(Spatial annotation entries)

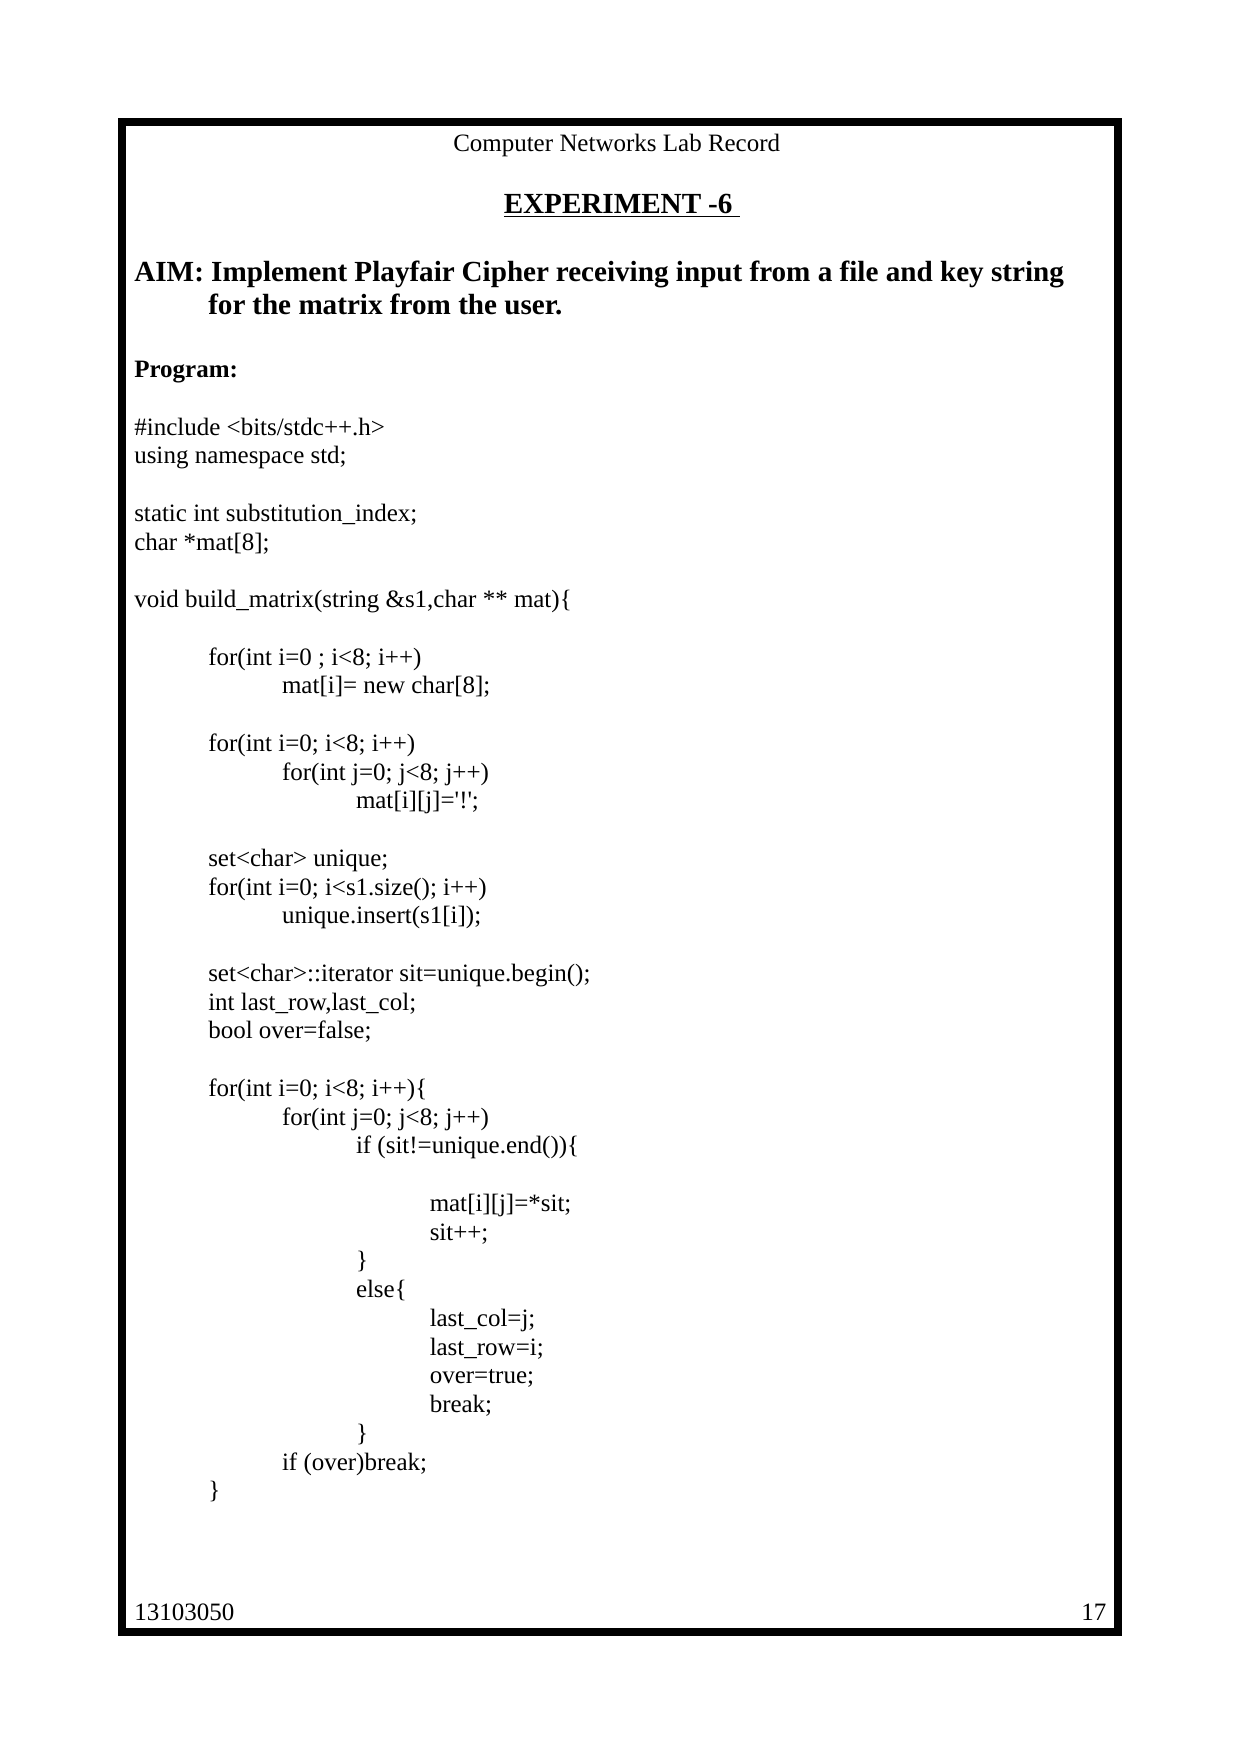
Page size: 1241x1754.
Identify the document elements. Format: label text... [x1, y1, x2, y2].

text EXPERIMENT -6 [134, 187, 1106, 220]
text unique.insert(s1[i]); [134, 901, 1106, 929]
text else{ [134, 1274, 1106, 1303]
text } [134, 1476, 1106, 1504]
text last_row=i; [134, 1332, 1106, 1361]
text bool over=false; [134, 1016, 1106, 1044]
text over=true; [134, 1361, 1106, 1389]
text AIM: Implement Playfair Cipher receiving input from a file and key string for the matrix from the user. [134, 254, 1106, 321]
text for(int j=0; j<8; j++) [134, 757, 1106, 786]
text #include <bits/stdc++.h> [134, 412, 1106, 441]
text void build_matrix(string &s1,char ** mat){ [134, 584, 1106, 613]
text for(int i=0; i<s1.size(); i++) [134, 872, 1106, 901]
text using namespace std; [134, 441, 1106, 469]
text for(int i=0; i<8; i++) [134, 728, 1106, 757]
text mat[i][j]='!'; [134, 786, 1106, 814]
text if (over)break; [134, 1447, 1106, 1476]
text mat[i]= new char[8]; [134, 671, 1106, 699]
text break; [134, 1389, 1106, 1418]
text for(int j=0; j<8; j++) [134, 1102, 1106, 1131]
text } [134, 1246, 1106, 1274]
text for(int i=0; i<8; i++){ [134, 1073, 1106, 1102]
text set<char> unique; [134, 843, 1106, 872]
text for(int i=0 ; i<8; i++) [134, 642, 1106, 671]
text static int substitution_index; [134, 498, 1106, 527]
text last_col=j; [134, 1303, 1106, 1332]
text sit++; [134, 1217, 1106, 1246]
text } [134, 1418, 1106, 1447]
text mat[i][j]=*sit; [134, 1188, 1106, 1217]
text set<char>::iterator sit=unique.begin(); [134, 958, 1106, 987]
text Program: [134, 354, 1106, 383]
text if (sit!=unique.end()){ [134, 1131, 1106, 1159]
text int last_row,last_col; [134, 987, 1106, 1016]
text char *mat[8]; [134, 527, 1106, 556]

## EXERCISE BRIEF
Reproduce the listing above line for line and without any alteration, omitting the picture.

## PROBLEM SOLUTION
Page size: 1241x1754.
Identify the document elements. Format: label text... [x1, y1, x2, y2].

text EXPERIMENT -6 [134, 187, 1106, 220]
text unique.insert(s1[i]); [134, 901, 1106, 929]
text else{ [134, 1274, 1106, 1303]
text } [134, 1476, 1106, 1504]
text last_row=i; [134, 1332, 1106, 1361]
text bool over=false; [134, 1016, 1106, 1044]
text over=true; [134, 1361, 1106, 1389]
text AIM: Implement Playfair Cipher receiving input from a file and key string for the matrix from the user. [134, 254, 1106, 321]
text for(int j=0; j<8; j++) [134, 757, 1106, 786]
text #include <bits/stdc++.h> [134, 412, 1106, 441]
text void build_matrix(string &s1,char ** mat){ [134, 584, 1106, 613]
text for(int i=0; i<s1.size(); i++) [134, 872, 1106, 901]
text using namespace std; [134, 441, 1106, 469]
text for(int i=0; i<8; i++) [134, 728, 1106, 757]
text mat[i][j]='!'; [134, 786, 1106, 814]
text if (over)break; [134, 1447, 1106, 1476]
text mat[i]= new char[8]; [134, 671, 1106, 699]
text break; [134, 1389, 1106, 1418]
text for(int j=0; j<8; j++) [134, 1102, 1106, 1131]
text } [134, 1246, 1106, 1274]
text for(int i=0; i<8; i++){ [134, 1073, 1106, 1102]
text set<char> unique; [134, 843, 1106, 872]
text for(int i=0 ; i<8; i++) [134, 642, 1106, 671]
text static int substitution_index; [134, 498, 1106, 527]
text last_col=j; [134, 1303, 1106, 1332]
text sit++; [134, 1217, 1106, 1246]
text } [134, 1418, 1106, 1447]
text mat[i][j]=*sit; [134, 1188, 1106, 1217]
text set<char>::iterator sit=unique.begin(); [134, 958, 1106, 987]
text Program: [134, 354, 1106, 383]
text if (sit!=unique.end()){ [134, 1131, 1106, 1159]
text int last_row,last_col; [134, 987, 1106, 1016]
text char *mat[8]; [134, 527, 1106, 556]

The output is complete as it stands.